Segment Start: Exercise materials

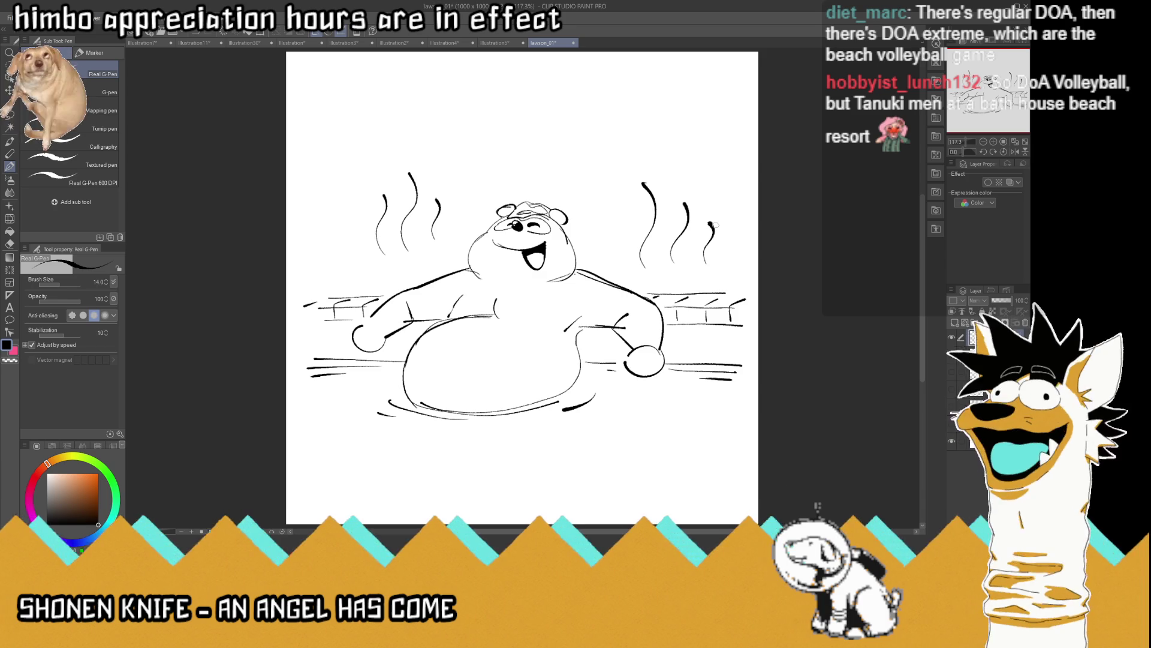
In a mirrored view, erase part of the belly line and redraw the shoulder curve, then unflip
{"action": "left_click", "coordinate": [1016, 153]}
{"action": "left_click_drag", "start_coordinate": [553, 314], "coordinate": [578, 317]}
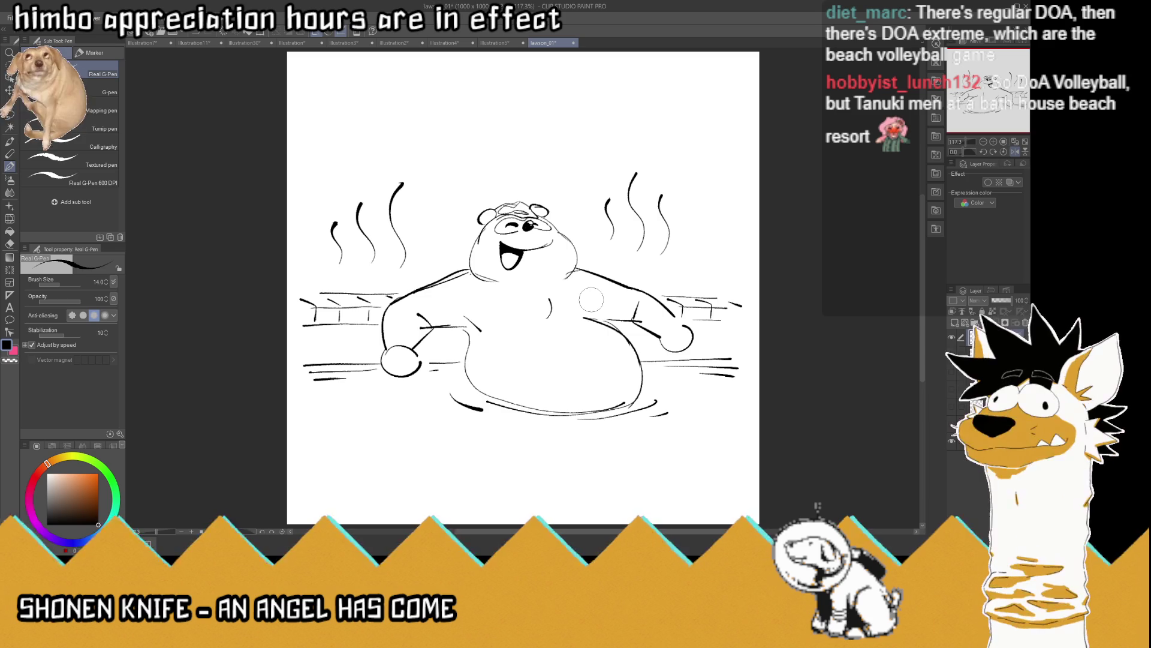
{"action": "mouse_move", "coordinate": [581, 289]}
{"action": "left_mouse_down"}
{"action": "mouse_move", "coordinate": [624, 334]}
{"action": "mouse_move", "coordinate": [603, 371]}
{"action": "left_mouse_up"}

Segment End: Exercise materials

**Task details**: From the entries above, write out every line without a single change, skipping the images.

**Answer section**:
In a mirrored view, erase part of the belly line and redraw the shoulder curve, then unflip
{"action": "left_click", "coordinate": [1016, 153]}
{"action": "left_click_drag", "start_coordinate": [553, 314], "coordinate": [578, 317]}
{"action": "mouse_move", "coordinate": [581, 289]}
{"action": "left_mouse_down"}
{"action": "mouse_move", "coordinate": [624, 334]}
{"action": "mouse_move", "coordinate": [603, 371]}
{"action": "left_mouse_up"}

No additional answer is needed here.